Moreover, Rick’s repeated insistence that life is meaningless and futile is undercut by his imperfect love for his family. One of the show’s unanswered questions is why Rick returned to live with the family in the first place. The show insists that Rick does love his family, albeit imperfectly, and he chafes at his inability to control his loved ones as he controls the material world. Love is “just a chemical reaction that compels animals to breed,” says Rick in Season 1’s “Rick Potion #9”, but we have yet to hear Rick suggest that familial love is “just a chemical reaction that compels animals to stay in a herd for protection.”
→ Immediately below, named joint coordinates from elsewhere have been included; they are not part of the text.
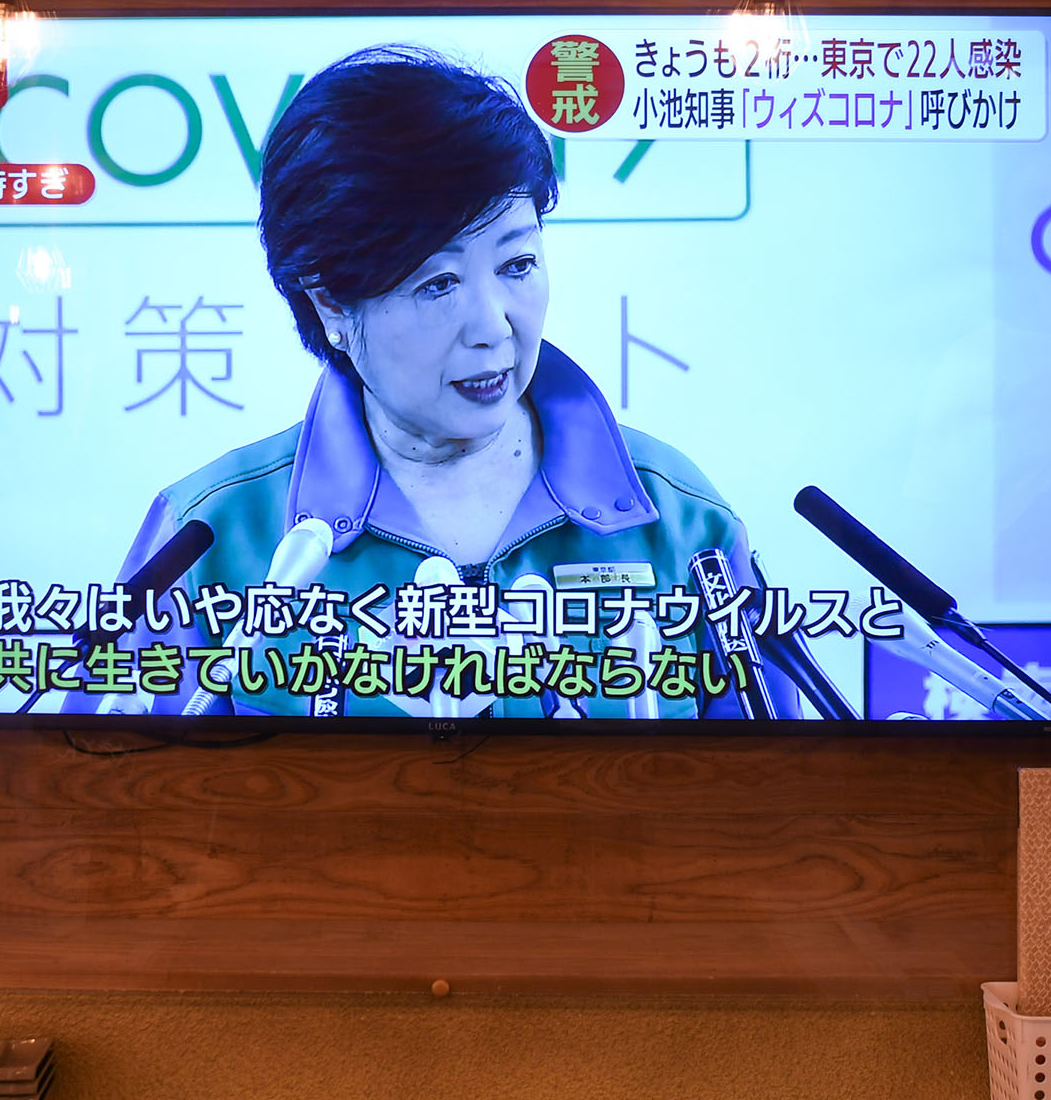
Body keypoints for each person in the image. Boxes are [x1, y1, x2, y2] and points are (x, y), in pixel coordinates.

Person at [74, 47, 783, 720]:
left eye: (516, 265)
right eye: (438, 283)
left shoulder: (679, 519)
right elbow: (92, 809)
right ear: (330, 307)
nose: (493, 327)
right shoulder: (212, 537)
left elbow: (780, 806)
It’s remarkable that in two of the year’s best sadcoms, we find the same old song as the solution to deep and uncomfortable problems. The new season of BoJack Horseman finds a happy ending in a relationship built apart from law, a relationship where love is not related to performance. This new season of Rick and Morty suggests that love is a challenge to materialism, and that control (especially over people) is not a solution. Thankfully, as we arrive these conclusions through the cringeworthy antics of our dysfunctional protagonists, we get to laugh along the way.

Strays:

  • Top Rick and Morty episodes: “Pickle Rick” is the fan favorite, and the episode’s family therapy scene has to be seen to be believed. The awards season candidate is “The Ricklantis Mix Up,” which somehow manages to get Stand By Me, Training Day, and The Wire all jumbled up into a look into life in The Citadel of Ricks. “Rest and Ricklaxation” dives deep with the questions of what makes us human, as Rick and Morty have every toxic aspect removed from their being at an intergalactic spa.
  • “My generation eats trauma for breakfast” – Summer to her mother Beth in The ABC’s of Beth, a credit to Bruenig’s essay quoted above.
  • Much has been made on the internet of Rick and Morty‘s fanbase. Given the national spotlight of the Szechuan Sauce joke and the sexism of some fans, it seems as if the show’s key premise—Rick’s life is sad—has missed its mark. Or maybe it hasn’t. If the idea is that life is meaningless and so we stick to the illusions of love, it seems counterintuitive to lay that groundwork and judge fans for loving the show too much and imperfectly.
  • See also the Rick and Morty fans meme, an exercise in justification by nerddom.
  • Also, it should be noted that Morty’s growth into a more discerning and jaded adventurer is a big part of this season too. His revenge on Summer’s Boyfriend Ethan, his complicated relationship with his dad, and his beefy arm murder look like they’re laying the framework for an interesting season 4.